Are You Prepared to Succeed?

In any endeavor preparation is a key to success. That’s not exactly a profound statement because everybody knows that. But knowing that isn’t the challenge. Doing it is.

 

Preparation is the difference between being proactive and reactive. It is the difference between a stress inducing task and an anxiety free accomplishment. Preparation saves time and energy. Preparing for your day allows you to anticipate potential problems and have at least a limited plan for dealing with them. 

 

Preparation is possibly the greatest confidence booster ever. When you invest some time in preparing, for a meeting, an interview, a sales call or a difficult conversation you speak more authoritatively. It appears as if you actually know what you’re doing and what you’re talking about. Imagine that. 

 

Most people who don’t prepare claim that they don’t have the time. Well if time is a concern for you then that’s the very reason you should be investing a bit of it in preparation. An hour of preparation will often shave two off the project or task.

 

Here’s one idea for you, it’s something I do every morning. 

 

If you were to look at my calendar you would see the same appointment every day, every single day. It’s from 5:00am to 5:30am. The appointment says “Planning and Solitude.” Every day!

 

It’s often the most important 30 minutes of my day. I invest those 30 minutes preparing to have a successful day. There are no interruptions and no distractions. It makes no difference what part of the world I’m in or what else may be happening. I and I alone control those 30 minutes. If that seems selfish then you should know that it is those 30 minutes that help me help others. 

 

Those 30 minutes chart my course for the day. Yes, unanticipated events may throw me off course temporarily but after I’ve dealt with those I have a course to get back on. Without preparation I wouldn’t. 

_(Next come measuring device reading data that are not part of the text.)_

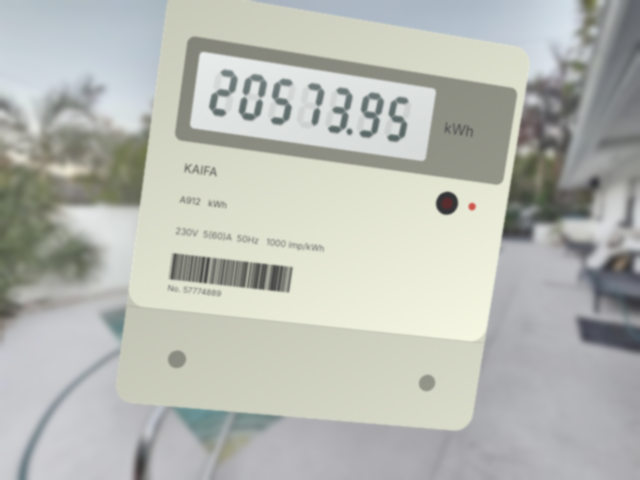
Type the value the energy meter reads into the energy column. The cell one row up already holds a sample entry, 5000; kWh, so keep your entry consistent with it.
20573.95; kWh
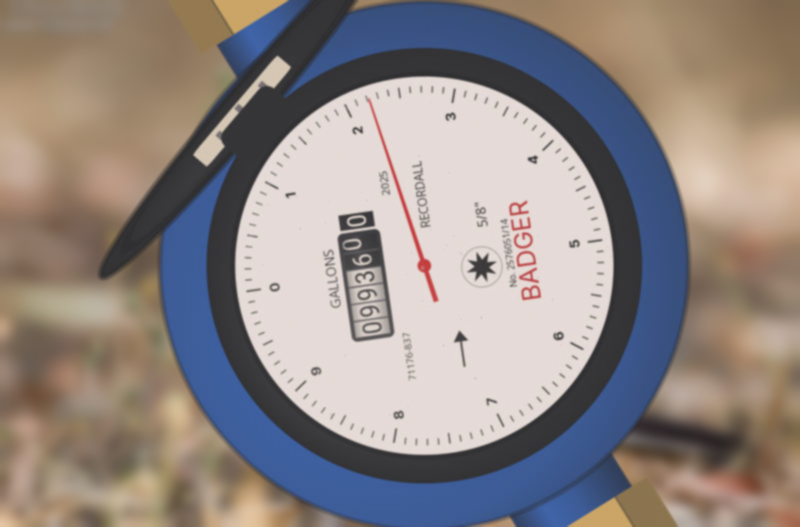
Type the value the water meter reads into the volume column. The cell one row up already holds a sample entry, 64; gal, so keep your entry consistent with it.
993602.2; gal
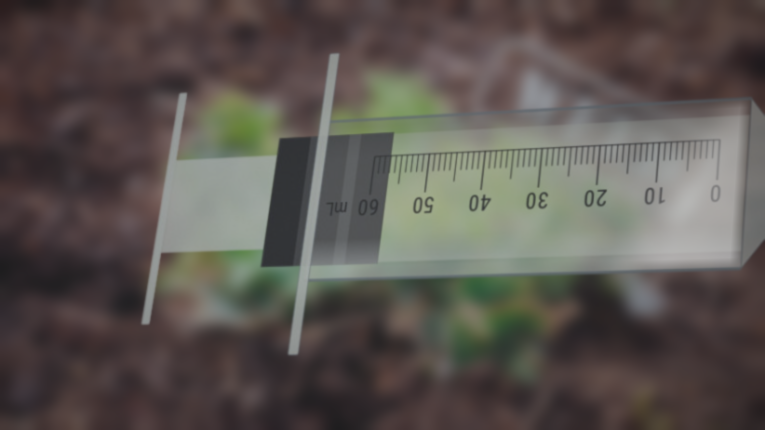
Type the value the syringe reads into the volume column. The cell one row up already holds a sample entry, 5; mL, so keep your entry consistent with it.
57; mL
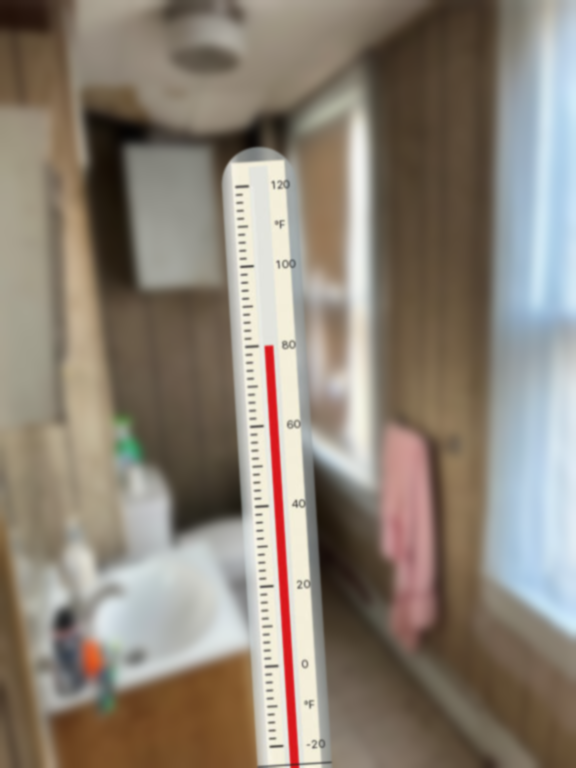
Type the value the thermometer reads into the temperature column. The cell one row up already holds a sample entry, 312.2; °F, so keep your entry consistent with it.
80; °F
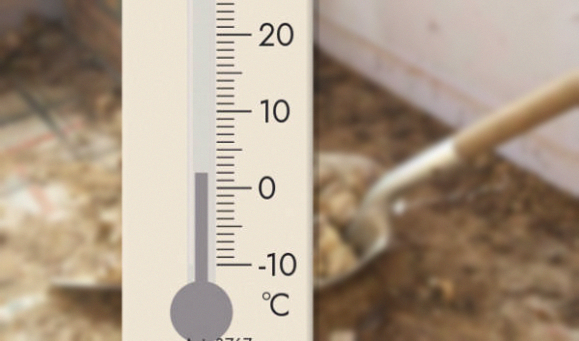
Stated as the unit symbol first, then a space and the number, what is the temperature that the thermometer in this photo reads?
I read °C 2
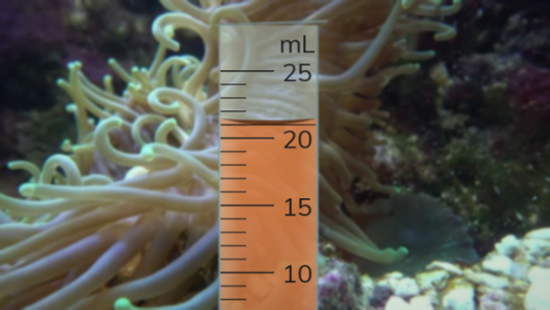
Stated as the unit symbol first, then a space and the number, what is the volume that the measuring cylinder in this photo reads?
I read mL 21
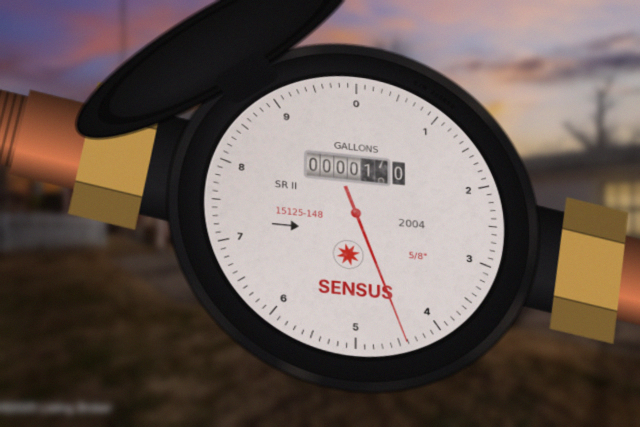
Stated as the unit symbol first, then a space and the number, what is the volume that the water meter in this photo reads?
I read gal 174.4
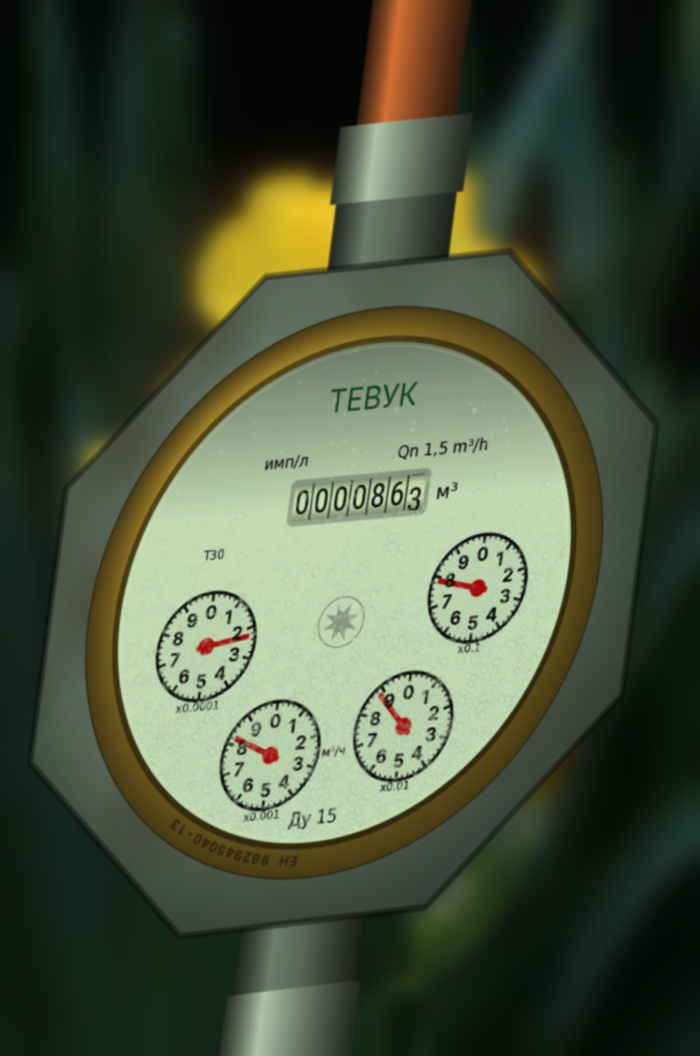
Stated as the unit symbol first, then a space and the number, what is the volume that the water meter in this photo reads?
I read m³ 862.7882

If all it takes is one disruption to send your day out of control then I highly recommend you steal 30 minutes for yourself early in the day. Use them to prepare yourself for success.

Excuses Steal Your Potential

I can’t think of even a single benefit of excuse making. People who make excuses make very little of anything else. Excuses, as much as anything, limit a person’s opportunity to reach their full potential.

 

Excuses are rationalizations we make to ourselves about people, events, and circumstances. They are invented reasons we create to defend our behavior, to postpone taking action or simply as a means of avoiding responsibility.

 

Excuses are a temporarily effective method of placing the blame for an internal problem on an external condition. I say temporarily because sooner or later the excuse maker realizes whatever excuse they made was really a lie they told themselves….and likely lots of other people. 

 

Fear is the biggest driver of habitual excuse making. Fear of failure, fear of change, fear of responsibility, fear of making mistakes, fear of looking foolish, and for some people, fear of success. 

 

Excuse making leads directly to a lack of growth. It leads to living in a very small comfort zone and it is a leading cause of a negative attitude in the excuse maker. People who hesitate to make decisions seldom delay in making an excuse. 

 

Nothing good comes from making excuses. 

 

If you want to stop making excuses then focus on what can go right rather than what may go wrong. Don’t compare your current situation with a past situation that had a negative outcome. 

 

Don’t focus on problems. Focus on solutions and opportunities to learn and improve. 

 

If you want to put a stop to your excuse making then surround yourself with as many positive people as possible. Share with them your goal of making fewer excuses and ask them for help. Ask them to remind you of your goal whenever they hear what sounds like an excuse coming from you. 

 

Finally, make the decision to control your attitude. Every day you have the opportunity to choose either a positive attitude or a negative one. It’s likely your most important choice of the day. 

 

Successful people don’t make excuses. They take responsibility for their decisions and actions and they learn from their mistakes. 


Always remember, if you’re making excuses you almost certainly are not making much of anything else.